It was just like one of those horrible Lifetime movies my wife makes me watch with her on Sunday afternoons when we could be viewing something culturally redeeming, like football.
I was just about to step into the shower before work when my wife opened the bathroom door and asked, “Where’s the baby?” He’s still the baby at two and a half.
I scanned the tight quarters of our bathroom. “He’s not in here.”
“He’s not in his bed,” she said. She smiled when she said this, because Big Man has been known to wake up early and go downstairs to start his day without telling anybody.
She went out and I turned on the water. Big Man was surely downstairs getting his crayons out, setting up to draw on some important papers or maybe the living room wall.
Something made me stop. I went out, meeting my wife coming up the stairs. “I can’t find him downstairs,” she said.
We went into the boys’ room. The blinds were down so it was still pretty dark. We could see enough to recognize Buster, sleeping peacefully in his bed. Big Brother was all knotted up in his blankets. Big Man’s bed was empty.
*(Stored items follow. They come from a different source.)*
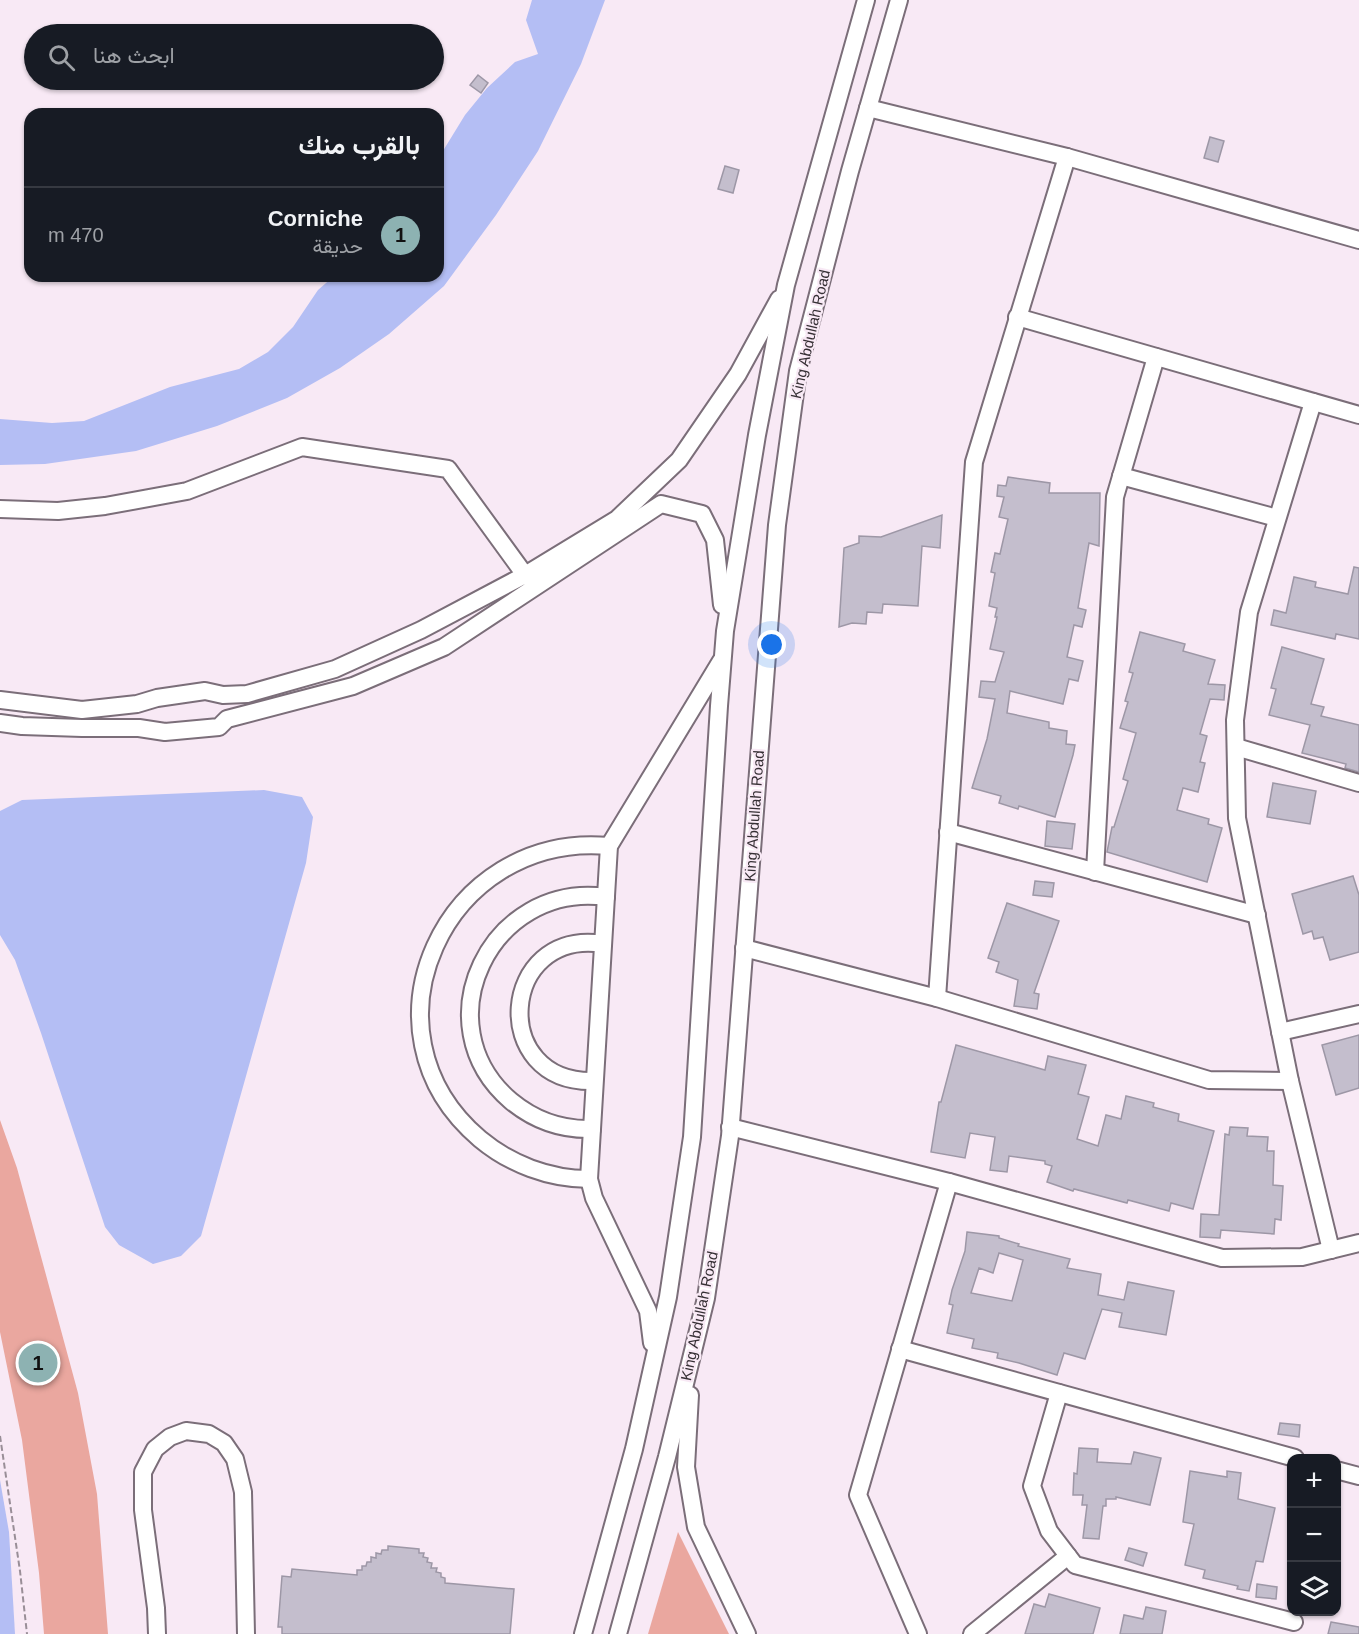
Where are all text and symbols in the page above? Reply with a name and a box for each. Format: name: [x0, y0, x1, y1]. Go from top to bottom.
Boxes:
search box: [24, 24, 444, 90]
icon: search: [45, 41, 78, 74]
text: ابحث هنا: [93, 43, 175, 68]
text: بالقرب منك: [299, 130, 420, 160]
text: Corniche: [268, 206, 363, 231]
text: 470 m: [48, 224, 104, 246]
text: 1: [395, 224, 406, 246]
text: حديقة: [312, 235, 363, 257]
street label: King Abdullah Road: [787, 268, 833, 400]
your location: [757, 630, 786, 659]
street label: King Abdullah Road: [741, 750, 767, 882]
street label: King Abdullah Road: [677, 1250, 721, 1382]
pin: 1: [18, 1340, 57, 1386]
map controls: [1287, 1454, 1341, 1616]
button: +: [1287, 1454, 1341, 1508]
button: −: [1287, 1508, 1341, 1562]
button: layers: [1287, 1562, 1341, 1616]

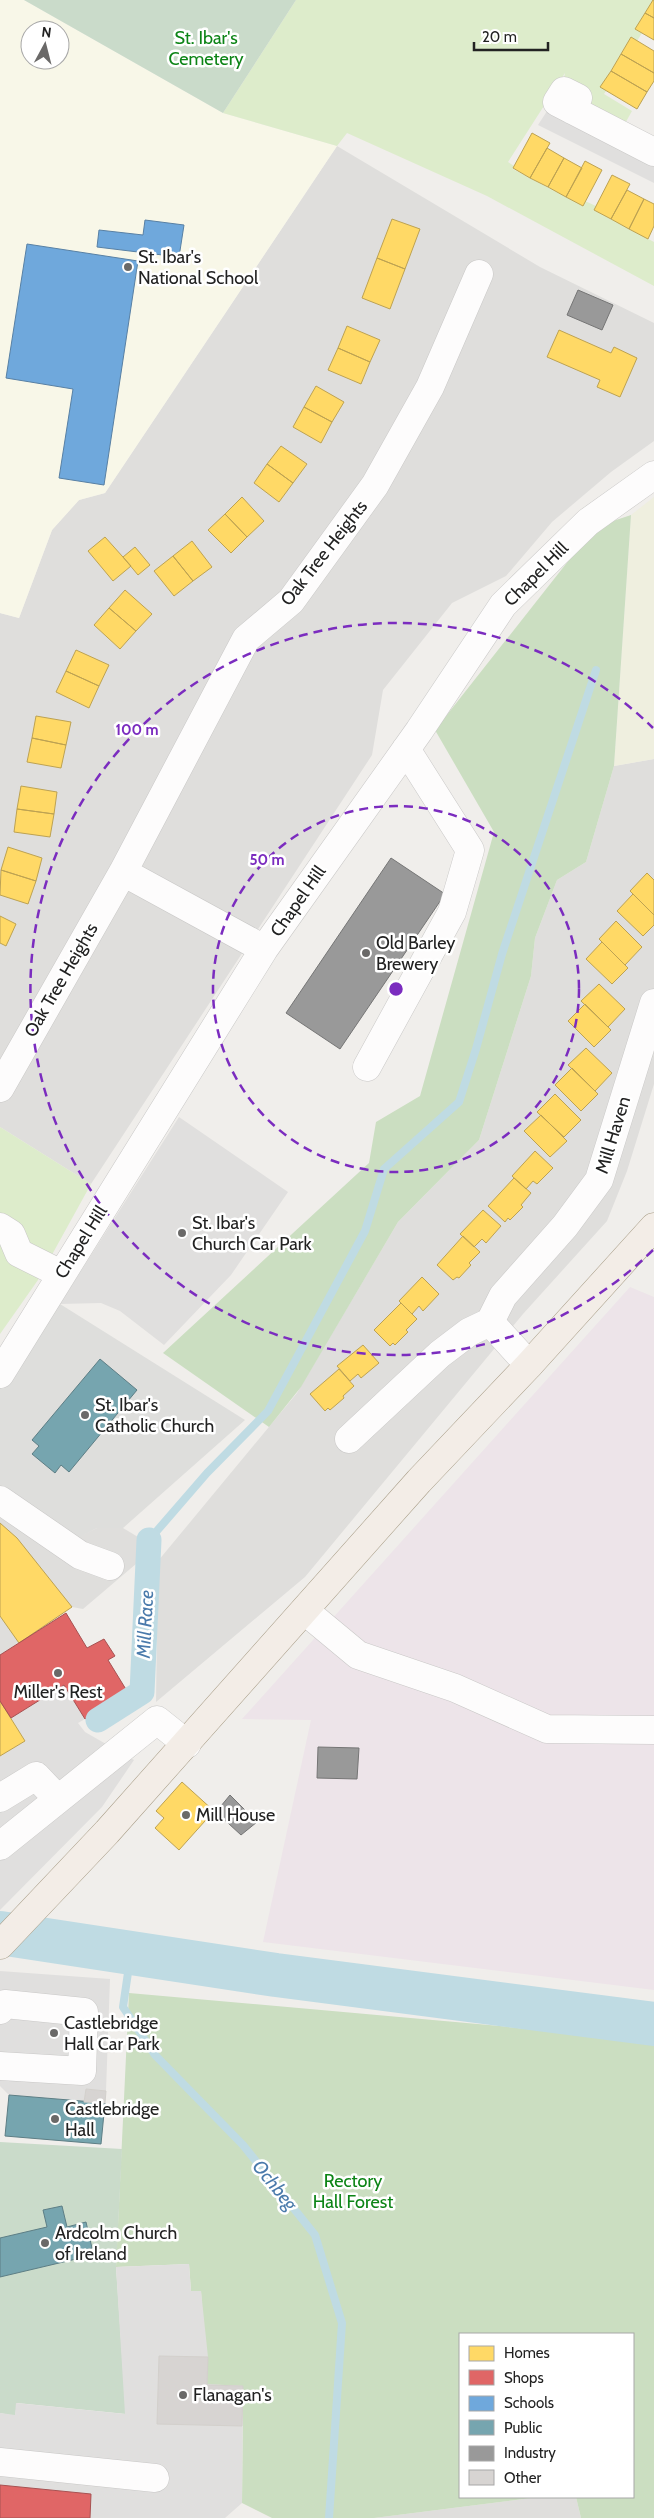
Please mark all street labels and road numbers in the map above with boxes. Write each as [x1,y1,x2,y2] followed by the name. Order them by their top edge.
[276,496,372,610] street label: Oak Tree Heights
[499,537,573,611] street label: Chapel Hill
[266,861,331,941] street label: Chapel Hill
[19,919,103,1041] street label: Oak Tree Heights
[591,1094,635,1176] street label: Mill Haven
[50,1201,112,1283] street label: Chapel Hill

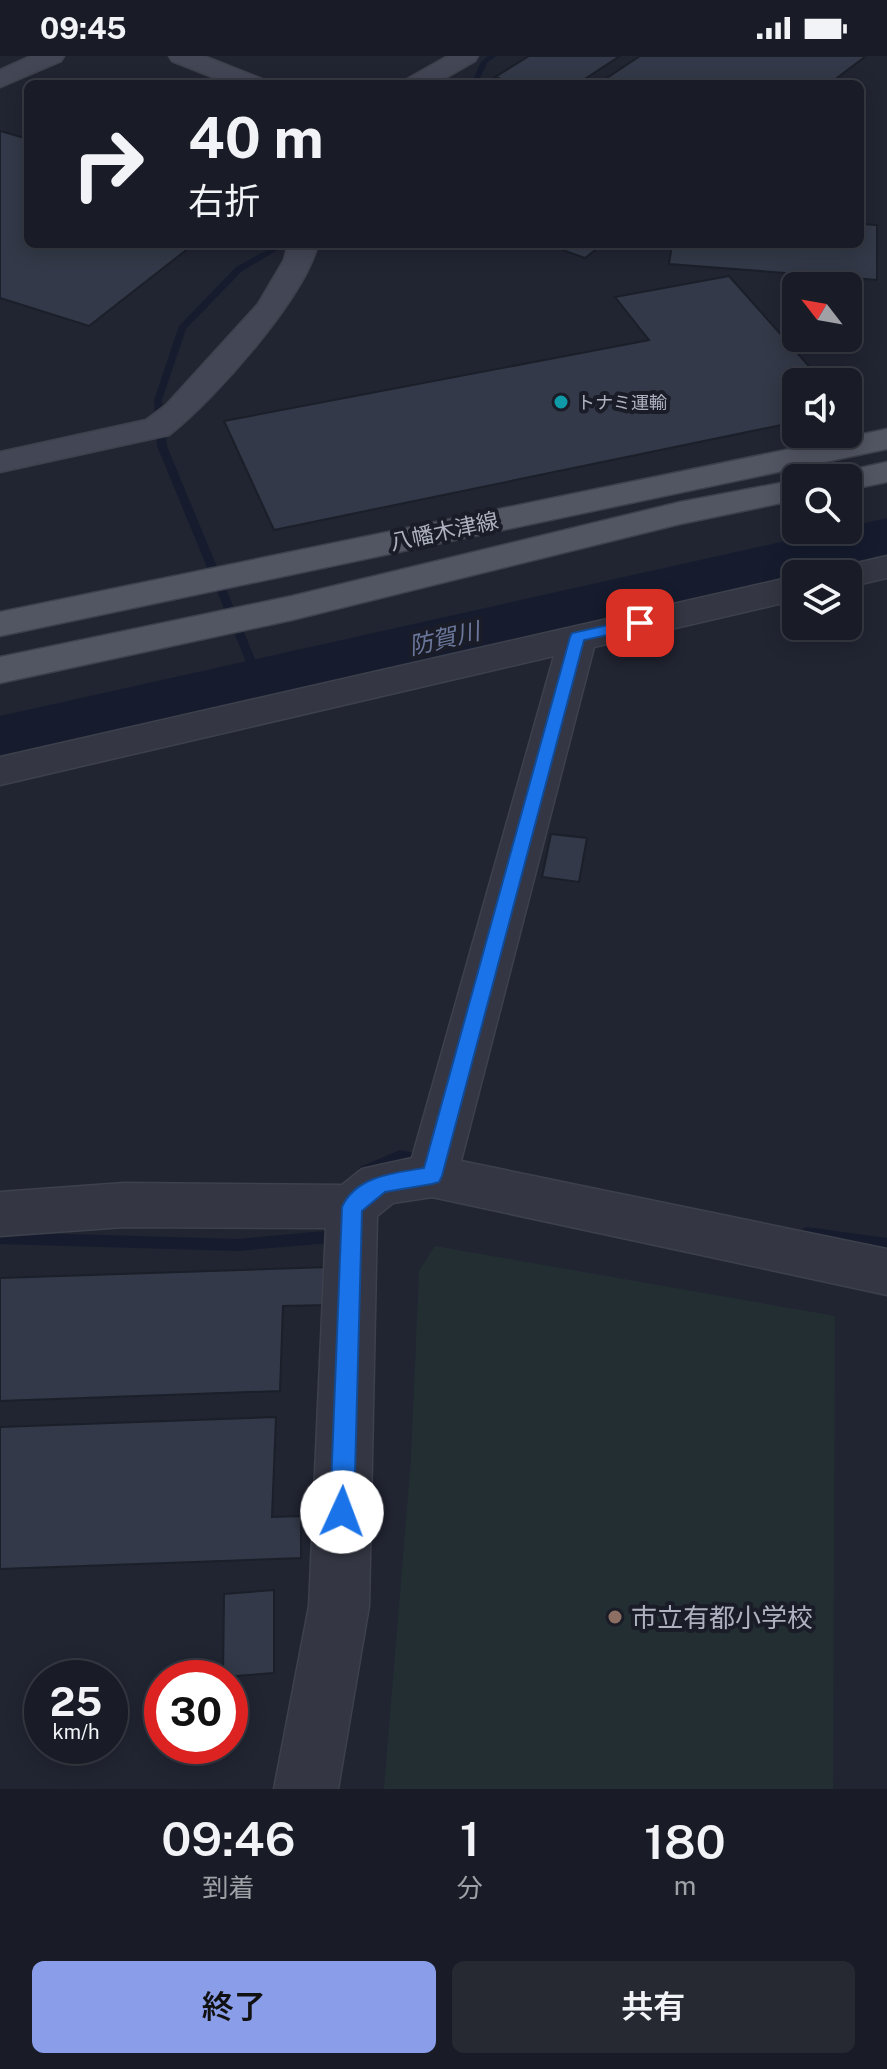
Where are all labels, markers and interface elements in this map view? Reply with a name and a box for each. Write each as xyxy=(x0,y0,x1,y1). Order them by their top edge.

We went downstairs and began turning on lights. The illumination revealed my total nakedness (don’t dwell on this image; your mind’s eye might go blind) but no sign of Big Man. Maybe he was in the pantry, foraging some breakfast. Nope. He might be under the dining room table, concocting breakfast from escaped bits of last night’s dinner. Nope. There was no sign of him downstairs.
“All the doors are locked,” my wife reassured me. Neither of us was smiling anymore. I’m sure she was recalling the same news reports I was of children being stolen at night, right out from under their parents’ noses. We’d viewed these reports with skepticism, until now.
A search of the guest room revealed nothing, except that my heart was beginning to beat faster. I returned to the boys’ room and turned on the light, no longer concerned with disturbing anyone’s sleep. Big Man’s bed was still empty, but in the light I saw what I’d missed before.
From behind the skirt, hanging down below his bed, protruded one toddler-sized foot. I lifted the skirt and there he was, zonked out like a happy little fugitive, underneath his bed.

Upon closer inspection . . . If not for those five protruding little piggies, he would have only been discovered by the K-9 Unit.
My heart rate slowed as I took my shower. When I got out my wife reported that our roving sleeper had found his way back to the top side of his mattress.
As I was getting dressed, he sauntered into our room. We asked him where he’d been. He trotted back into his room and pointed under his bed, as if that were the most normal place to be.
We asked him why he was sleeping under his bed. “Wawee under there,” he replied. Wawee is what he calls Buster.
Typical boy. Blame it on your brother.